A gel is applied within the mould surface so that we can easily separate the laminated composite plate from mould after casting. Curing is done either at room temperature or elevated temperature.

For our present study the hand layup technique was adopted. This method was adopted because it was simple and involved less labor work. The percentage of fiber and matrix 60:40 by weight. The materials used in fabrication of laminated composite plate:

• E-glass fibers (200GSM)
• Epoxy (LY556 aradalite)
• Hardener (HY 951)

The surface was cleaned properly with thinner and made sure was flat surface. A plastic sheet (A3) was placed on the cleaned flat floor and the edges were fixed by using paper tape. The glass fibers were cut to a size of 230 mm x 230 mm, in case ply orientations with 30o, 45o& 60o the glass fibers were cut to the required orientation using a protector and setsquares. The aradalite and the hardener were mixed thoroughly in a mug, by using a brush the mixed solvent was applied on the open mould.

The first layer of glass fiber was laid on the open mould applied with solvent and was rolled by using a roller so as to remove any entrapped air bubbles.
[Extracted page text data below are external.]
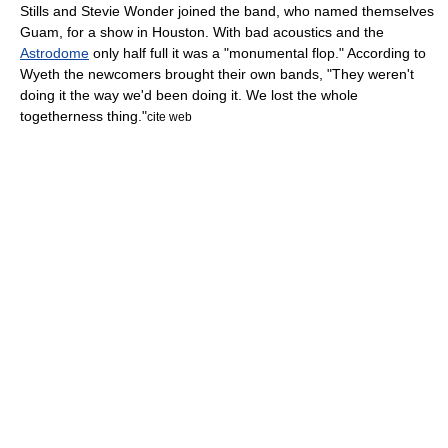
Stills and Stevie Wonder joined the band, who named themselves
Guam,
for a show in Houston. With bad acoustics and the
Astrodome
only half full it was a "monumental flop." According to
Wyeth the newcomers brought their own bands, "They weren't
doing it the way we'd been doing it. We lost the whole
togetherness thing."
cite web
The solvent was applied again over the first layer and the next layer of glass fiber was placed over the other and again rolled using a roller, it was seen that the fiber orientation was taken care while placing the glass fibers one over another.

The process was continued till the last glass fiber layer was laid and the top of the last layer was applied with the solvent and an transparent paper was placed over the top of upper most layer and was rolled using a roller and some dead weight was placed over it and allowed to curing for a period of minimum 48 hours, before cut to the exact required dimension.